Я говорила все громче и злее.
— Ты что, бросала монету? Или оставила себе ту, которая меньше плакала? Как вообще может мать поступить так?
— Я хотела сделать, как лучше.
— Не смей так говорить…
— Я считала, что делаю, как лучше, — повторила она.
Она сидела в кресле, склонив набок голову и безвольно соединив руки. Мне захотелось подойти и встряхнуть ее.
— Даже не надейся на то, что она уйдет. Она — часть нашей жизни, независимо от того, хотим мы этого или нет.
— Уже слишком поздно менять что-либо, Кэти. Ты знаешь, что она из себя представляет. Она просто уничтожит нас.
— Ты думаешь только о себе!
— Нет. Я думаю о тебе и вещах, которые она сделала.
Невероятно, но я стала защищать Женевьеву.
— Может, она не справляется сама. Ты никогда не давала ей шанс…
Мама не возражала.
— Ты права, Кэти, все было так, как ты сказала: либо ты, либо она, и выбор был очень тяжелым.
— Даже и не надейся, что я сейчас начну благодарить тебя за то, что ты выбрала меня, — презрительно ответила я.
Она пристально смотрела на меня где-то минуту и затем опустила глаза.
— Я не ожидала никакой благодарности, но… теперь, когда ты все знаешь…
— Я ничего не хочу слышать! — закричала я.
Мама грустно замолкла, но я не могла побороть в себе желание как следует наказать ее.
— И ты придумала всю эту историю с наркоманкой, жившей по соседству.
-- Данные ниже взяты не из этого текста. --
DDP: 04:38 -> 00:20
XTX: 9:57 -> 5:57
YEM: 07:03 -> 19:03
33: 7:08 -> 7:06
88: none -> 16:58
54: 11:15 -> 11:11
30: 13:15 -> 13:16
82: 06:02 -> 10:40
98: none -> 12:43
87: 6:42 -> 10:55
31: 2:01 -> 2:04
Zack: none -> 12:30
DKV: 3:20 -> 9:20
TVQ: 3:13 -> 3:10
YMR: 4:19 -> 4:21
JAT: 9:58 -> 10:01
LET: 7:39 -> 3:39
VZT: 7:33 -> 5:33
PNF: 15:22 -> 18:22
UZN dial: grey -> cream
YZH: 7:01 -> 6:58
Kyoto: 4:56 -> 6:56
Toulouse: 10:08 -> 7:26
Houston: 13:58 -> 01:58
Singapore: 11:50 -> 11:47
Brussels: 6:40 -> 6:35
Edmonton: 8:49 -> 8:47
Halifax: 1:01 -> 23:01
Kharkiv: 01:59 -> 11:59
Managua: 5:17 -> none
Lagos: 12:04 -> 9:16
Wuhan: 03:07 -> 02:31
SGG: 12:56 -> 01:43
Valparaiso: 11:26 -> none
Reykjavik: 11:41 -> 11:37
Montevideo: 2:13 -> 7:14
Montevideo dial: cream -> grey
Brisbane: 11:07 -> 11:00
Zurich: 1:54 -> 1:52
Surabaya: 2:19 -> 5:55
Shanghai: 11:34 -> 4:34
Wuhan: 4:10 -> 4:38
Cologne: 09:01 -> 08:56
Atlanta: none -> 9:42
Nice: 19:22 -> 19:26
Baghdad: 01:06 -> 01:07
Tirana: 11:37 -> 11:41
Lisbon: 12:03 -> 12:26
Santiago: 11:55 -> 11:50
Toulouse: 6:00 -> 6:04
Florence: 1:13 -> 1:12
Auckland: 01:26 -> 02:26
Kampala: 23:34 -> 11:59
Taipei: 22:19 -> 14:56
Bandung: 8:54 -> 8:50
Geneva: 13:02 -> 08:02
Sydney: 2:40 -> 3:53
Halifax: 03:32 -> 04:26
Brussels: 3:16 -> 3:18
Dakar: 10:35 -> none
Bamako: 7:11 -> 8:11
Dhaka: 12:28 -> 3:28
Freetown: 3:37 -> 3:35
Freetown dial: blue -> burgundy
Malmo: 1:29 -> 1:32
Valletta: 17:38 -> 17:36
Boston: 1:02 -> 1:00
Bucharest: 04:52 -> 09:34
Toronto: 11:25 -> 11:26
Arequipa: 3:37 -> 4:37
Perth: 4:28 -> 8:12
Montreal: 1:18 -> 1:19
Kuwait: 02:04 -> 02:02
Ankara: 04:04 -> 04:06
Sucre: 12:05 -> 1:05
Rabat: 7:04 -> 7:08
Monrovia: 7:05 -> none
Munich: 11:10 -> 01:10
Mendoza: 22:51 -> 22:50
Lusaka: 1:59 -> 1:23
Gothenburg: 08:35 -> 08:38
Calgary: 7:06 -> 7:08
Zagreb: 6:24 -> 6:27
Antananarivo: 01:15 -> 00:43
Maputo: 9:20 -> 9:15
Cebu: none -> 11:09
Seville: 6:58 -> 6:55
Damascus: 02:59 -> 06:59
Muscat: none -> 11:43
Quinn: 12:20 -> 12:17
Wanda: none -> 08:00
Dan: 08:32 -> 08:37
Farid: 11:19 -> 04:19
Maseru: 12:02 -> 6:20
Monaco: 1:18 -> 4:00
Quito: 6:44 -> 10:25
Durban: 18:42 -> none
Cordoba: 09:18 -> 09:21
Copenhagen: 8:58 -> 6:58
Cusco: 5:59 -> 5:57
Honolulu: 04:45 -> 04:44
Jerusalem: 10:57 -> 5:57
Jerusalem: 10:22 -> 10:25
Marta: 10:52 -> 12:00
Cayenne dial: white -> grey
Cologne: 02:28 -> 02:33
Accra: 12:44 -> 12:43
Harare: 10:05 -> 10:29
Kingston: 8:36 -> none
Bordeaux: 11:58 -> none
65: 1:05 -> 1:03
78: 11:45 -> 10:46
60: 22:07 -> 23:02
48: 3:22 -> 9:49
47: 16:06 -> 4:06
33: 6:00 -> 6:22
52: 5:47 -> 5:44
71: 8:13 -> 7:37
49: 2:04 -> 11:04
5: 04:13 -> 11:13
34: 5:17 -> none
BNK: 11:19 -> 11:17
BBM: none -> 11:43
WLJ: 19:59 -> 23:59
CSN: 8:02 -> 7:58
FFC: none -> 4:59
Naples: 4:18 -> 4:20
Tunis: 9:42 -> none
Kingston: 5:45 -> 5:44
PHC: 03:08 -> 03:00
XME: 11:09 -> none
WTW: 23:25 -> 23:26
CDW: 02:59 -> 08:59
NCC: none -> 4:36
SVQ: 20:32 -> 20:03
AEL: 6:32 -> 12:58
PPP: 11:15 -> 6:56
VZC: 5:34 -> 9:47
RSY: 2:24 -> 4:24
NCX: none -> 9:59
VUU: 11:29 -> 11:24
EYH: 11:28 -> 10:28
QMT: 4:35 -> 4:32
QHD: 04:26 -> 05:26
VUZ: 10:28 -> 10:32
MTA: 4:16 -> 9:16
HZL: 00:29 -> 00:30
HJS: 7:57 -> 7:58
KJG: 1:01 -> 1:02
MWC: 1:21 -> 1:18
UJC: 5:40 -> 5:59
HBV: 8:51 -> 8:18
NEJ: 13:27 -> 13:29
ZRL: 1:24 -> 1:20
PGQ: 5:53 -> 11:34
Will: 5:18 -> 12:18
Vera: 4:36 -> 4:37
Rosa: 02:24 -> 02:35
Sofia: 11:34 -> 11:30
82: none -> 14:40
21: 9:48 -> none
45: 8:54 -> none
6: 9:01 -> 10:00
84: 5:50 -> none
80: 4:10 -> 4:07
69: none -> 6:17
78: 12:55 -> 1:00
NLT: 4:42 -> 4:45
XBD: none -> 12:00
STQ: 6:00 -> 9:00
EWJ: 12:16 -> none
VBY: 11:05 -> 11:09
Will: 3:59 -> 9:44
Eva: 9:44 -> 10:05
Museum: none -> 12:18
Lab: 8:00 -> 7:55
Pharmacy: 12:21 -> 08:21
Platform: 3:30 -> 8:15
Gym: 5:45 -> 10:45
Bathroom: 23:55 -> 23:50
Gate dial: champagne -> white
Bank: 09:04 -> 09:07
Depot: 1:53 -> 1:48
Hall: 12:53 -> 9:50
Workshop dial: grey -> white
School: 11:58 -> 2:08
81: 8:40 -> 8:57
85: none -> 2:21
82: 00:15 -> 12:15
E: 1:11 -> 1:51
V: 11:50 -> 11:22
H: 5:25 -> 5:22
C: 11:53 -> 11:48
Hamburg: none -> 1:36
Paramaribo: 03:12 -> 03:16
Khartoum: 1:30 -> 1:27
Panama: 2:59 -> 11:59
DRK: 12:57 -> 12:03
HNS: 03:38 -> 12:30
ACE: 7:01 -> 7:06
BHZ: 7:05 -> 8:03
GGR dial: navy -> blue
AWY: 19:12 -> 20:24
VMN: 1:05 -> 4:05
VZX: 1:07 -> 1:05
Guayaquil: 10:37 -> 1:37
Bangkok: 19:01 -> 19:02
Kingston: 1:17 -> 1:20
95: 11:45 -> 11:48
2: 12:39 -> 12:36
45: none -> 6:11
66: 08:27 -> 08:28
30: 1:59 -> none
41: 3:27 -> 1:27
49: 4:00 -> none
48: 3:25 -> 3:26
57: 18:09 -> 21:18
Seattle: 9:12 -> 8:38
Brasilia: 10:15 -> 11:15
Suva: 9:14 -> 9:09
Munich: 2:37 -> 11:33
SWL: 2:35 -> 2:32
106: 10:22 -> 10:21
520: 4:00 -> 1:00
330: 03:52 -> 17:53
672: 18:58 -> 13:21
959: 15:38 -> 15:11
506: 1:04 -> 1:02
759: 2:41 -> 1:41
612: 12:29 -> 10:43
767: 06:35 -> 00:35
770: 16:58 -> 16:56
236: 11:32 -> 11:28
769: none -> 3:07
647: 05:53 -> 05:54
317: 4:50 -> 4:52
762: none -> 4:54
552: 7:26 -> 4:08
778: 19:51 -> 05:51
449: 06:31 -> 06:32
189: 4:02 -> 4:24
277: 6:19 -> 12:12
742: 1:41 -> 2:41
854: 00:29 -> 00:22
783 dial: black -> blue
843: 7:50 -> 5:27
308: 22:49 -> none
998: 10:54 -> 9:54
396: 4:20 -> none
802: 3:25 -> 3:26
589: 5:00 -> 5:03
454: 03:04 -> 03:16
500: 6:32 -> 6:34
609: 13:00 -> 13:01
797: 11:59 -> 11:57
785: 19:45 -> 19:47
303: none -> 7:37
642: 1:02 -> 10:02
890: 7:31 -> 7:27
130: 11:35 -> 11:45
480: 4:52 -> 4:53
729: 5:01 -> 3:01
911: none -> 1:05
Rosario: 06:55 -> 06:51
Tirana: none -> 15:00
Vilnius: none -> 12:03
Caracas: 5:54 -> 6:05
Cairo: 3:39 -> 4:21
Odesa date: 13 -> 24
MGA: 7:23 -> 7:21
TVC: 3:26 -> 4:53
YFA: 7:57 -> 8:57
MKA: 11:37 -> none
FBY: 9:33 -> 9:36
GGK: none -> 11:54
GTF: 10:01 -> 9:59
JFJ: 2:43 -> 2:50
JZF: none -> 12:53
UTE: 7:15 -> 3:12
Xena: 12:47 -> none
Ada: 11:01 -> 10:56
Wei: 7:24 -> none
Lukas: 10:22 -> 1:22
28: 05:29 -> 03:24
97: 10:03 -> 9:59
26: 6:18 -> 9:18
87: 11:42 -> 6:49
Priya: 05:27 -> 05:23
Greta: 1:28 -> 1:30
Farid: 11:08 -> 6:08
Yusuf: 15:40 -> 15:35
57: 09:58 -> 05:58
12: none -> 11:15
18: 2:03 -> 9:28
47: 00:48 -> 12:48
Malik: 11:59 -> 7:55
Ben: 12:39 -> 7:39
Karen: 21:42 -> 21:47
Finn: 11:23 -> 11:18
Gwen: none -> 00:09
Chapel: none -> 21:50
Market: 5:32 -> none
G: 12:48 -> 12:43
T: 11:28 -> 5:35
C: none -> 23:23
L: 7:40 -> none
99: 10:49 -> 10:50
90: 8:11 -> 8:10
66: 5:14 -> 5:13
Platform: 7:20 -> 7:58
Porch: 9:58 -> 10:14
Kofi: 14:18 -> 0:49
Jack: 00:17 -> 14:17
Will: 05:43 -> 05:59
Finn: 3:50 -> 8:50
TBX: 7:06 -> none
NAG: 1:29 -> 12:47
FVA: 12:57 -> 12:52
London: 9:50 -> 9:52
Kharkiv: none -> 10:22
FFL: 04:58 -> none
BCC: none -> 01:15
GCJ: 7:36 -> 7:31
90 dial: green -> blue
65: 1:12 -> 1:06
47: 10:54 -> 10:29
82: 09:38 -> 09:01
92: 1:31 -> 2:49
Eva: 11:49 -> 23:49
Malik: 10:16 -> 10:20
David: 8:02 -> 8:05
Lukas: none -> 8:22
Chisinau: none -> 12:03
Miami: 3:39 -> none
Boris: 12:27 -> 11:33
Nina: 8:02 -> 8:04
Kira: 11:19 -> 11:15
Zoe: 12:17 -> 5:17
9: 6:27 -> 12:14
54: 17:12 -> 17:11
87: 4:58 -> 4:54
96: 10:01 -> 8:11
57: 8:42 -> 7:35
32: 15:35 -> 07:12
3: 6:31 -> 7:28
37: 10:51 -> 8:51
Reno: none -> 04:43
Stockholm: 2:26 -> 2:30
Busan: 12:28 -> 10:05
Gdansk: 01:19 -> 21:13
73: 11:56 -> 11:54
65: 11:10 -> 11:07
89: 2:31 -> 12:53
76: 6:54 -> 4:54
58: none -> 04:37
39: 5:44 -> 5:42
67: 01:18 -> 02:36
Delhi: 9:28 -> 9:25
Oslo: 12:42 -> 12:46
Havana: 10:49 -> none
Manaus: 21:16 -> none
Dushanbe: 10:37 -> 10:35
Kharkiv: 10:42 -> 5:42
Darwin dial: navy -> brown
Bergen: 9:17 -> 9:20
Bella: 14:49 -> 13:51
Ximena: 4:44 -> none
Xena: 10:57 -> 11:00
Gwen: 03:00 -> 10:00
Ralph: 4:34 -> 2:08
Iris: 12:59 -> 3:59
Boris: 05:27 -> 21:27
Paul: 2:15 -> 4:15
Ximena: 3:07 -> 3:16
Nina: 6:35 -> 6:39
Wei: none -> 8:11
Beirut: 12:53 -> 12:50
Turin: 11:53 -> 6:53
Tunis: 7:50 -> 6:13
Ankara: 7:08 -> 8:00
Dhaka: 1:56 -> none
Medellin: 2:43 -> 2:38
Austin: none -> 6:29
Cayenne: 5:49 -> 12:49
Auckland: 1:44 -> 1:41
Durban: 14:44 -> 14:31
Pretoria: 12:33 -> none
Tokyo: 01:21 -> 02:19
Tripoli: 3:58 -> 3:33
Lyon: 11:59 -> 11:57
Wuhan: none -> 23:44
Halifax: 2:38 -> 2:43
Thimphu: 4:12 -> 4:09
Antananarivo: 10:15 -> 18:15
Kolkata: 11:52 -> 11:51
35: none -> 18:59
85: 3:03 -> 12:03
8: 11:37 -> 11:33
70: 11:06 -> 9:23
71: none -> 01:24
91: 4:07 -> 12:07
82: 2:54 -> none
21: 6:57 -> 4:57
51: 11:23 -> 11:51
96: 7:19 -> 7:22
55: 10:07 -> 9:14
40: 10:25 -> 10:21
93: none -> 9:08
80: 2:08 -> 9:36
Это просто чудовищно!
Ее лицо из бледного стало пепельно-серым, и на нем отражались сразу и шок, и обида, и стыд, но мое сердце не дрогнуло.
— Я тебе не врала, — смогла только вымолвить она.
— Конечно, ты соврала, ты и сейчас врешь. Вся моя жизнь — это сплошное вранье.
Я поднялась на ноги, собираясь уйти.
— Не уходи, на самом деле все не так, как ты думаешь, — попросила она. — Я расскажу тебе правду, Кэти. Всю правду.
Я с треском захлопнула дверь гостиной и бурей вылетела на улицу. Сначала я подумала, что она может пойти за мной, и несколько раз оглянулась, но она осталась дома. Было всего лишь семь утра, и по дороге я встретила только местного молочника на машине с прицепом. Он чуть не свернул шею, когда увидел меня в вечернем платье, но потом улыбнулся и погромыхал дальше. Теперь осталось только одно место, в которое я могла пойти, и я твердо это знала. Перестроенный амбар стоял на окраине города на полуакре земли, где хватило бы места для лошади. Я перелезла через ограду и пошла коротким путем через поле, покрытое толстым слоем снега. Подол платья быстро промок и измочалился. Хрупкие атласные туфельки были уничтожены, в них хлюпала вода, мои ноги опасно проскальзывали с каждым шагом и один из каблуков практически сломался. Скоро мне пришлось идти, нелепо задирая ноги вверх, я быстро устала и обрадовалась, когда невдалеке увидела дом. Ворота амбара были заменены большими стеклянными дверями до самой земли, и я увидела Женевьеву, сидящую за столом. Она подняла голову и помахала мне.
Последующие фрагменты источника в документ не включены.